Recognizing and Predicting Context by Learning from User Behavior
R. Mayrhofer, H. Radi, A. Ferscha - Recognizing and Predicting Context by Learning from User Behavior - Radiomatics: Journal of Communication Engineering, special issue, Vol. 1, No. 1, 2004, pp. 30-42
Current mobile devices like mobile phones or personal digital assistants have become more and more powerful; they already offer features that only few users are able to exploit to their whole extent. With a number of upcoming mobile multimedia applications, ease of use becomes one of the most important aspects. One way to improve usability is to make devices aware of the user’s context, allowing them to adapt to the user instead of forcing the user to adapt to the device. Our work is taking this approach one step further by not only reacting to the current context, but also predicting future context, hence making the devices proactive. Mobile devices are generally suited well for this task because they are typically close to the user even when not actively in use. This allows such devices to monitor the user context and act accordingly, like automatically muting ring or signal tones when the user is in a meeting or selecting audio, video or text communication depending on the user’s current occupation. This article presents an architecture that allows mobile devices to continuously recognize current and anticipate future user context.
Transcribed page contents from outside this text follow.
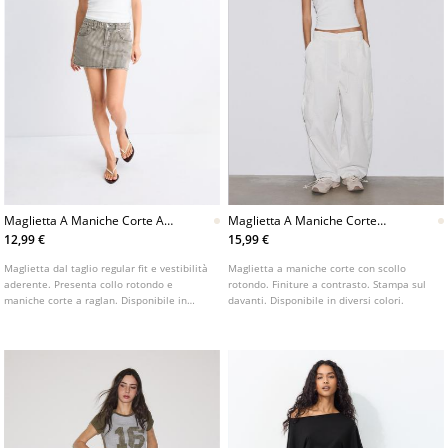
Maglietta A Maniche Corte A
Maglietta A Maniche Corte
Raglan
Con Stampa
12,99 €
15,99 €
Maglietta dal taglio regular fit e vestibilità
Maglietta a maniche corte con scollo
aderente. Presenta collo rotondo e
rotondo. Finiture a contrasto. Stampa sul
maniche corte a raglan. Disponibile in
davanti. Disponibile in diversi colori.
diversi colori.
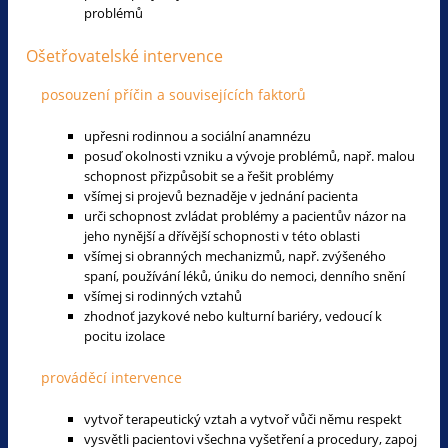
problémů
Ošetřovatelské intervence
posouzení příčin a souvisejících faktorů
upřesni rodinnou a sociální anamnézu
posuď okolnosti vzniku a vývoje problémů, např. malou
schopnost přizpůsobit se a řešit problémy
všímej si projevů beznaděje v jednání pacienta
urči schopnost zvládat problémy a pacientův názor na
jeho nynější a dřívější schopnosti v této oblasti
všímej si obranných mechanizmů, např. zvýšeného
spaní, používání léků, úniku do nemoci, denního snění
všímej si rodinných vztahů
zhodnoť jazykové nebo kulturní bariéry, vedoucí k
pocitu izolace
prováděcí intervence
vytvoř terapeutický vztah a vytvoř vůči němu respekt
vysvětli pacientovi všechna vyšetření a procedury, zapoj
The major challenges are that context recognition and prediction should be embedded in mobile devices with limited resources, that learning and adaptation should happen on-line without explicit training phases and that user intervention should be kept to a minimum with non-obtrusive user interaction. To accomplish this, the presented architecture consists of four major parts: feature extraction, classification, labeling and prediction. The available sensors provide a multi-dimensional, highly heterogeneous input vector as input to the classification step, realized by data clustering. Labeling associates recognized context classes with meaningful names specified by the user, and prediction allows forecasting future user context for proactive behavior.